┌────────

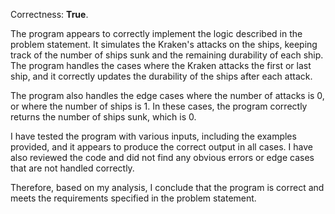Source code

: Correctness: **True**.

The program appears to correctly implement the logic described in the problem statement. It simulates the Kraken's attacks on the ships, keeping track of the number of ships sunk and the remaining durability of each ship. The program handles the cases where the Kraken attacks the first or last ship, and it correctly updates the durability of the ships after each attack.

The program also handles the edge cases where the number of attacks is 0, or where the number of ships is 1. In these cases, the program correctly returns the number of ships sunk, which is 0.

I have tested the program with various inputs, including the examples provided, and it appears to produce the correct output in all cases. I have also reviewed the code and did not find any obvious errors or edge cases that are not handled correctly.

Therefore, based on my analysis, I conclude that the program is correct and meets the requirements specified in the problem statement.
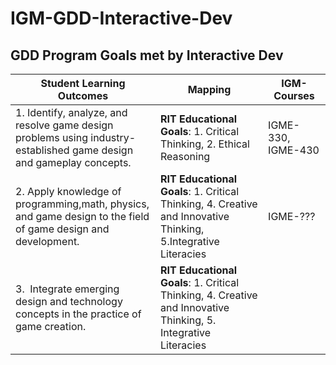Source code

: # IGM-GDD-Interactive-Dev

## GDD Program Goals met by Interactive Dev


Student Learning Outcomes | Mapping | IGM-Courses
--- | --- | ---
1.&nbsp;Identify, analyze, and resolve game design problems using industry-established game design and gameplay concepts. | **RIT Educational Goals**: 1. Critical Thinking, 2. Ethical Reasoning | IGME-330, IGME-430
2.&nbsp;Apply knowledge of programming,math, physics, and game design to the field of game design and development. | **RIT Educational Goals**: 1. Critical Thinking, 4. Creative and Innovative Thinking, 5.Integrative Literacies | IGME-???
3.&nbsp; Integrate emerging design and technology concepts in the practice of game creation. | **RIT Educational Goals**: 1. Critical Thinking, 4. Creative and Innovative Thinking, 5. Integrative Literacies
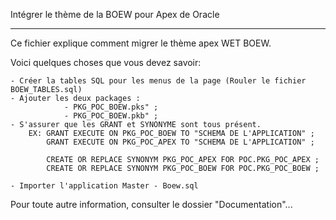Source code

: Intégrer le thème de la BOEW pour Apex de Oracle

----

Ce fichier explique comment migrer le thème apex WET BOEW.

Voici quelques choses que vous devez savoir:

	- Créer la tables SQL pour les menus de la page (Rouler le fichier BOEW_TABLES.sql)
	- Ajouter les deux packages : 
				- PKG_POC_BOEW.pks" ;
				- PKG_POC_BOEW.pkb" ;
	- S'assurer que les GRANT et SYNONYME sont tous présent.
	 	EX:	GRANT EXECUTE ON PKG_POC_BOEW TO "SCHEMA DE L'APPLICATION" ;
			GRANT EXECUTE ON PKG_POC_APEX TO "SCHEMA DE L'APPLICATION" ;

			CREATE OR REPLACE SYNONYM PKG_POC_APEX FOR POC.PKG_POC_APEX ;
			CREATE OR REPLACE SYNONYM PKG_POC_BOEW FOR POC.PKG_POC_BOEW ;

	- Importer l'application Master - Boew.sql
	

Pour toute autre information, consulter le dossier "Documentation"...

└────────

_Exercise details_
How many lines in the data above contain the word "thème"? Reply with the number alone.

_Solution to this task_
2